What the task needs is every record repeated exactly, nothing more.

Change listing data:

BEGIN

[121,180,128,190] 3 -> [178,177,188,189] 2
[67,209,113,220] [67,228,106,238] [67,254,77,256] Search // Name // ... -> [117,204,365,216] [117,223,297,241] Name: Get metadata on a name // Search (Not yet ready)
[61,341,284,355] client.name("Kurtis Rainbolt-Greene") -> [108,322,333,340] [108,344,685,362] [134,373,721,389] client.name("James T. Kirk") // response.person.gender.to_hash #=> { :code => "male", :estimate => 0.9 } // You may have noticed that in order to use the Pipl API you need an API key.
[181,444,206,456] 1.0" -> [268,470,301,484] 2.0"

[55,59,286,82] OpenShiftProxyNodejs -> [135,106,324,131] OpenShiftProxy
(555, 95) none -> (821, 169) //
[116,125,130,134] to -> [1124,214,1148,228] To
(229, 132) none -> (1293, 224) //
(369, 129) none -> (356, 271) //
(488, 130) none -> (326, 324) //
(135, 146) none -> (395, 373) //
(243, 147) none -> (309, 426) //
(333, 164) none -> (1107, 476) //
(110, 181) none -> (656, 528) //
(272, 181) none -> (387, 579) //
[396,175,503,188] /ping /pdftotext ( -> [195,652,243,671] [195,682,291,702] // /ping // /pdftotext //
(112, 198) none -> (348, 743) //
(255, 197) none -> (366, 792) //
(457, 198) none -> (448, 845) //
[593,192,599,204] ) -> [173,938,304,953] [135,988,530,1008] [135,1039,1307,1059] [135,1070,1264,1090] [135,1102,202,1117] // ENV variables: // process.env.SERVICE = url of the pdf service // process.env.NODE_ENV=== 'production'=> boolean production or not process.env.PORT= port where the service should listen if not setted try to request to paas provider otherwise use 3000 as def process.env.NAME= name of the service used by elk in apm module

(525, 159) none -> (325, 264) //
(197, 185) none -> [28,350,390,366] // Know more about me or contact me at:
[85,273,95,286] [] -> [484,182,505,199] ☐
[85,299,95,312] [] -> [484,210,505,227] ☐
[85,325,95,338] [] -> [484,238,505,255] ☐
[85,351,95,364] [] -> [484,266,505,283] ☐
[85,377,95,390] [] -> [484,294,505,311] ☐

END

◆ Solution for this exercise ◆
[121,180,128,190] 3 -> [178,177,188,189] 2
[67,209,113,220] [67,228,106,238] [67,254,77,256] Search // Name // ... -> [117,204,365,216] [117,223,297,241] Name: Get metadata on a name // Search (Not yet ready)
[61,341,284,355] client.name("Kurtis Rainbolt-Greene") -> [108,322,333,340] [108,344,685,362] [134,373,721,389] client.name("James T. Kirk") // response.person.gender.to_hash #=> { :code => "male", :estimate => 0.9 } // You may have noticed that in order to use the Pipl API you need an API key.
[181,444,206,456] 1.0" -> [268,470,301,484] 2.0"

[55,59,286,82] OpenShiftProxyNodejs -> [135,106,324,131] OpenShiftProxy
(555, 95) none -> (821, 169) //
[116,125,130,134] to -> [1124,214,1148,228] To
(229, 132) none -> (1293, 224) //
(369, 129) none -> (356, 271) //
(488, 130) none -> (326, 324) //
(135, 146) none -> (395, 373) //
(243, 147) none -> (309, 426) //
(333, 164) none -> (1107, 476) //
(110, 181) none -> (656, 528) //
(272, 181) none -> (387, 579) //
[396,175,503,188] /ping /pdftotext ( -> [195,652,243,671] [195,682,291,702] // /ping // /pdftotext //
(112, 198) none -> (348, 743) //
(255, 197) none -> (366, 792) //
(457, 198) none -> (448, 845) //
[593,192,599,204] ) -> [173,938,304,953] [135,988,530,1008] [135,1039,1307,1059] [135,1070,1264,1090] [135,1102,202,1117] // ENV variables: // process.env.SERVICE = url of the pdf service // process.env.NODE_ENV=== 'production'=> boolean production or not process.env.PORT= port where the service should listen if not setted try to request to paas provider otherwise use 3000 as def process.env.NAME= name of the service used by elk in apm module

(525, 159) none -> (325, 264) //
(197, 185) none -> [28,350,390,366] // Know more about me or contact me at:
[85,273,95,286] [] -> [484,182,505,199] ☐
[85,299,95,312] [] -> [484,210,505,227] ☐
[85,325,95,338] [] -> [484,238,505,255] ☐
[85,351,95,364] [] -> [484,266,505,283] ☐
[85,377,95,390] [] -> [484,294,505,311] ☐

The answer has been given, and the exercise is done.